Jared and Menachem lead us in a wonderful conversation about the xyz. I was inspired by many of the interpretations from our group, and how moved much of the group was by what they were witnessing. Before we left, I reached up to the ledge just above the the words Vilna, and I placed two rocks, one for Grandpa, the other for Grandma. I was here, I had witnessed, and I had cried.

We walked slowly from the Valley of the Communities to the Garden of the Righteous Among the Nations. We talked and shared more . . . and April and I searched for the list of Danish individuals who had saved Jews during the Shoah. The list was small, not because Denmark abandoned their Jewish brothers and sisters, rather the opposite. The entire country, from doctors to fisherman to priests, banned together to save their neighbors. A tree has been planted in the Garden of the Righteous Among the Nations that represents the work of the entire country of Denmark.

From the Garden of the Righteous Among the Nations we walked beneath a rail car used to transport Jews to the various death camps . . . the rail car sat perched on a steel bridge among us, piercing the beautiful garden with the bridges’ cold steel. We sat below the train car, able to look, but not feel its chipped paint. It seemed to demonstrate that no matter how much we learn and remember, we can never know what it must have been like . . . We can never truly understand. How can we?

At last we reached the final stop . . . my stop . . . I began to tremble and sob as the Partisan Panorama came into view. It is an iron tree, with bodies for leaves, erected overlooking the valley below. I had come to bear witness to my Grandfather’s courage and determination as a partisan fighter and a member of the United Partisan Organization. He fought in the forests and alleys of Vilna, and participated in the liberation of Vilna. I had come to testify . . . to tell the world that my Grandfather did not, would not, go silently into night. Menachem opened this moment as only he can, with tenderness and warmth . . . and then I stood there. In front of our small group, all eyes on me.
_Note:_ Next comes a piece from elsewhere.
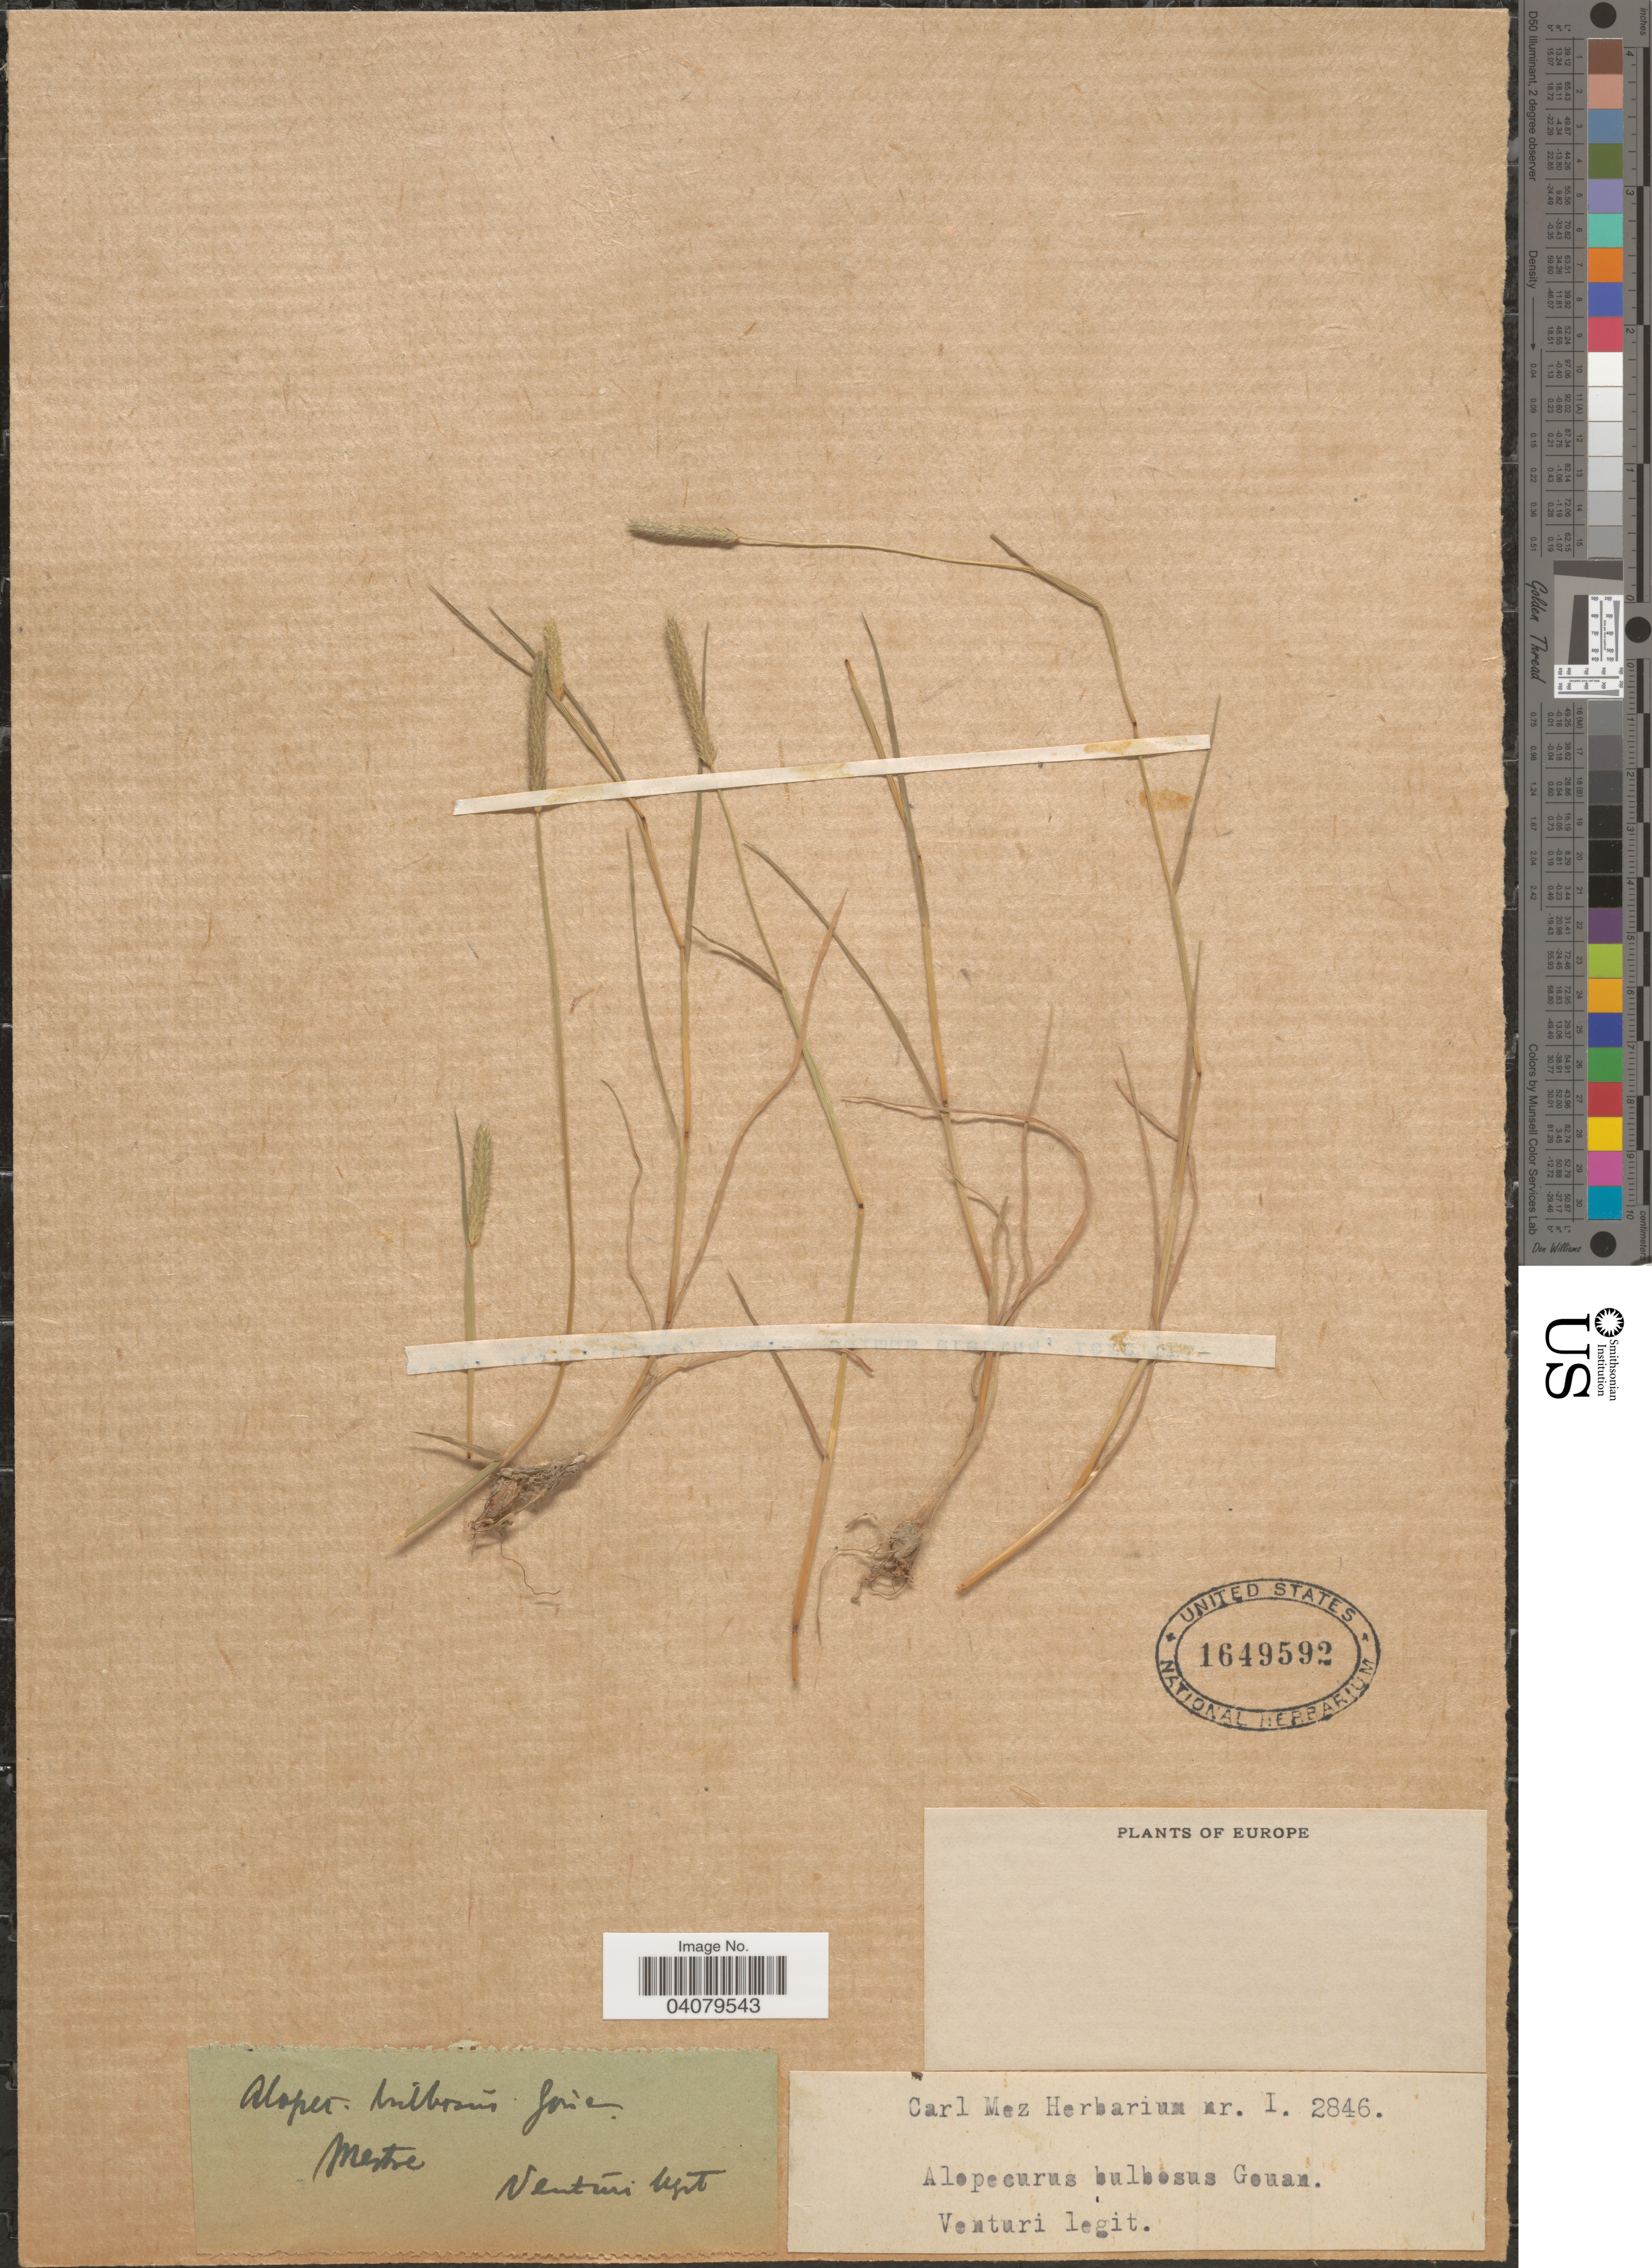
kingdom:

As I unfolded the piece of paper with my few scribbled notes I began to shake uncontrollably. Tears streaming down my face, my knees buckled, and I didn’t think I could do it. I had never spoken to anyone publicly about my grandfather’s story. But this just wasn’t his story, it was my story . . . He fought in the forests outside of Vilna not just for himself, but for me. He was my hero . . . He was a hero to us all. I cried and spoke about who he was, and what he did for us. We all cried. But I don’t think we cried out of sadness, rather because my Grandfather’s story is a story of hope. Finding hope in seemingly hopeless situations. In Israel, where we are faced with so many challenges, it can feel so overwhelming and hopeless. In spite of everything, there is so much hope and potential. You can see it and feel it . . . we can make Israel the home we want and need it to be. Like the Partisan song Zog Nit Keyn Mol . . . This is not the final road for us, nor for my grandfather’s story . . . We have so much beauty to create here in Israel . . . We have so much work to do, to built the world we yearn for . . . We are here! And this is only the beginning.